COMPLETE THE FOLLOWING
- A) Answer each question from the article on corporate IT vulnerabilities, one answer per line, marked (i), (ii), (iii):
(i) How many new vulnerabilities were discovered over the past six months?
(ii) What percentage of the new vulnerabilities are easy to exploit?
(iii) What proportion of the top 50 viruses can steal corporate information?
- B) Decide whether each statement agrees with the article on corporate IT vulnerabilities. Answer yes or no, and quote the words from the article that decide it:
(i) The overall rate of virus infection rose over the past two years.
(ii) Richard Archdeacon is director of Symantec's innovation group.
(iii) The Symantec report is to be released on 7 March.
- C) Reproduce the article on corporate IT vulnerabilities word for word, from "The report shows" up to and including "having the capability.".

TEXT
Corporate IT vulnerabilities are hitting record levels, says report

New vulnerabilities are being discovered at an average of 10 a day, says specialist.

New vulnerabilities are being discovered at an average of 10 a day, says specialist.

Businesses are under threat from organised criminal groups, following a rise in the number of vulnerabilities discovered in corporate computer systems to record levels, according to research.

A report from information security specialist Symantec, to be released today (7 March), shows that 1,900 new vulnerabilities were discovered over the past six months, equivalent to 10 new vulnerabilities a day, the highest figure recorded by the company.

The research follows Department of Trade and Industry reports that virus infections are still hitting firms hard, despite a 66% fall in the overall rate of infection over the past two years (Computer Weekly, 28 February).

According to Symantec's internet security threat report, 97% of the new vulnerabilities are highly or moderately severe, and 79% are easy to exploit.

The trend will put pressure on businesses to adopt multi-layered approaches to security, rather than relying on firewalls alone, said Richard Archdeacon, director of Symantec's innovation group. "Businesses are facing an increasing threat. People have to move beyond the idea that they can hide behind the firewall. You have to have integrated defences."

This means keeping systems patched, installing anti-virus systems at the gateway and the desktop, anti-spyware systems, and intrusion detection systems.

The report shows there has been a significant increase in the number of vulnerabilities being found in web-based applications, which are increasingly being targeted by hacking groups, Archdeacon said.

The past six months have also seen organisations facing increased threats from viruses designed to surreptitiously steal corporate information, with 80% of the top 50 viruses having the capability.

INFORMATION
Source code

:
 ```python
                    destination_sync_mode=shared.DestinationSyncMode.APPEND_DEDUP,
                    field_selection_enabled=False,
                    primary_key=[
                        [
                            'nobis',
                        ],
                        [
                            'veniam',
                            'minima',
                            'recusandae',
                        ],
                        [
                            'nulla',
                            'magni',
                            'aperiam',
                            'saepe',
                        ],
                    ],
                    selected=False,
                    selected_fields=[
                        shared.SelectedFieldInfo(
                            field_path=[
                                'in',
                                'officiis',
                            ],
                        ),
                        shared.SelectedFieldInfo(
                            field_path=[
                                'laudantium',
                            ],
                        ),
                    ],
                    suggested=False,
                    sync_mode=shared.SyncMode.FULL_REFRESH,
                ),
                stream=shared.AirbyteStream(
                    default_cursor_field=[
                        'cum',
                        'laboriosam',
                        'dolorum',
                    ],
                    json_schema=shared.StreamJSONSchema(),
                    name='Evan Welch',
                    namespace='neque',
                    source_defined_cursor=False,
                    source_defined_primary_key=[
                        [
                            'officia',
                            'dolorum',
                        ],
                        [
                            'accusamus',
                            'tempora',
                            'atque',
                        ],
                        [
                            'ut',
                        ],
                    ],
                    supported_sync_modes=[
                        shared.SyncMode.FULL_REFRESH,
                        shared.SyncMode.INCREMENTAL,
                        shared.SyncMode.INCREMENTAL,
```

YOUR RESPONSES
- A)
(i) 1,900
(ii) 79%
(iii) 80%

- B)
(i) No: "despite a 66% fall in the overall rate of infection over the past two years"
(ii) Yes: "Richard Archdeacon, director of Symantec's innovation group"
(iii) Yes: "to be released today (7 March)"

- C)
The report shows there has been a significant increase in the number of vulnerabilities being found in web-based applications, which are increasingly being targeted by hacking groups, Archdeacon said.

The past six months have also seen organisations facing increased threats from viruses designed to surreptitiously steal corporate information, with 80% of the top 50 viruses having the capability.